LONDON: By their words and actions, George Bush and senior US administration officials may be doing more to terrify American citizens than the Al Qaeda terrorists they have vowed to destroy.
In particular, John Ashcroft’s assertions about the alleged “dirty bomber”, Abdullah al-Muhajir, require close scrutiny. The attorney-general claims a “plot” to attack the US with a radioactive weapon was foiled by al-Muhajir’s arrest. But deputy defence secretary Paul Wolfowitz is more circumspect. “It was not an actual plan,” he says.
FBI director Robert Mueller is vaguer still. “It had not got, as far as we know, much past the discussion stage, but there was substantial discussion.”
Is Al-Muhajir to be charged therefore with the hitherto unfamiliar offence of talking? Or is there more substantial evidence to suggest prospective wrongdoing? Unfortunately Ashcroft and his colleagues, by denying al-Muhajir legal counsel and a public hearing and by locking him up indefinitely, have ensured that such questions cannot be answered. This they do in the name of national security.
Yet by this and similar actions they undermine their cause, boost Al Qaeda’s credibility, scandalize the US constitution, and intensify the anxiety all Americans share about possible repeat attacks. Perhaps another terrible outrage really was forestalled. But the point is, how is the public to know?
The Bush administration’s feckless attitude to civil liberties and the law, symbolized by its Guantanamo Bay prison camp, is far from being the only frightening aspect of current policy.
Bush’s West Point speech on June 1 made clear that this administration now feels itself justified in threatening, and attacking without warning, states and individuals anywhere, any time if, in its unaccountable, secretly-sourced wisdom, it judges them to constitute a potential security risk.
Bush’s aggressive rhetoric about the “evil axis”, “unbalanced dictators”, “mad tyrants”, and unidentified foes seeking the “catastrophic power to strike at great nations” stokes rather than reduces fear.

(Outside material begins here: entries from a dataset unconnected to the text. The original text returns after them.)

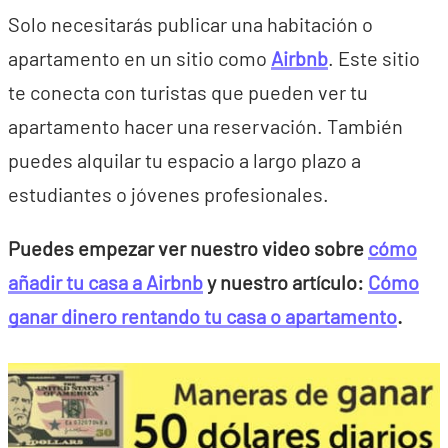
Solo necesitarás publicar una habitación o
apartamento en un sitio como
Airbnb
. Este sitio
te conecta con turistas que pueden ver tu
apartamento hacer una reservación. También
puedes alquilar tu espacio a largo plazo a
estudiantes o jóvenes profesionales.
Puedes empezar ver nuestro video sobre
cómo
añadir tu casa a Airbnb
y nuestro artículo:
Cómo
ganar dinero rentando tu casa o apartamento
.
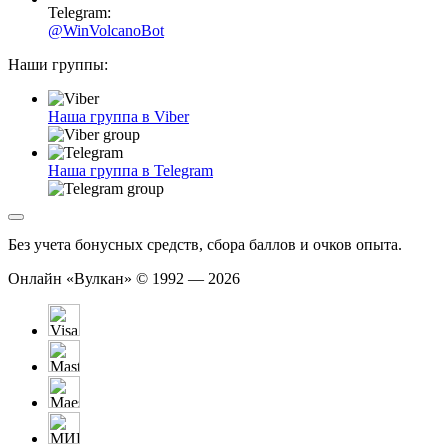
Telegram:
@WinVolcanoBot
Наши группы:
Наша группа в Viber
Наша группа в Telegram
Без учета бонусных средств, сбора баллов и очков опыта.
Онлайн «Вулкан» © 1992 — 2026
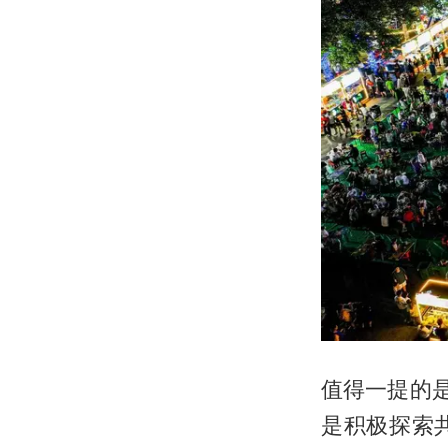
值得一提的
是积极探索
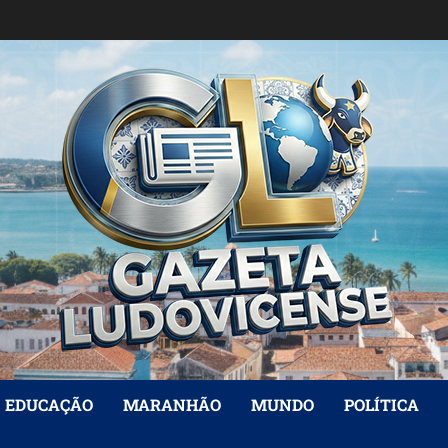
EDUCAÇÃO
MARANHÃO
MUNDO
POLÍTICA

By threatening pre-emptive strikes, even to the irresponsible extent of using tactical nuclear weapons, Bush foments international instability, encourages copycat behaviour by vassal governments, and invites pre-emptive pre-emption by hidden enemies.
Thus is international law, like US domestic law, subverted, no doubt to the terrorists’ silent delight. This is not leadership. It is scare tactics borne, perhaps, of an unpleasant mix of political calculation and something approaching private panic.
What is needed now is backbone — a little less of febrility in Washington, a little more of fortitude and calm resolve.
Nobody doubts the reality of the terrorist menace; the potential horror of weapons of mass destruction in the wrong hands is plain to all. But curbing proliferation means, for example, fully funding the Nunn-Lugar programme for weapons disposal (which Bush initially opposed) and extending it beyond the old Soviet sphere.
Beating terrorism requires painstaking collective diplomacy and intelligence-gathering, not go-it-alone militarism. Sound leadership means respecting and building on America’s democratic strengths, not emphasising America’s vulnerability to justify the undercutting of its traditions.
Too much of what Bush and his officials say, including the al-Muhajir case, looks politically-driven, partly by a belatedly rising tide of domestic criticism, partly by a rightwing agenda. Too much of what they do lacks perspective. When fear usurps reason and becomes the ruling principle of governance, terrorism wins.—Dawn/The Guardian News Service.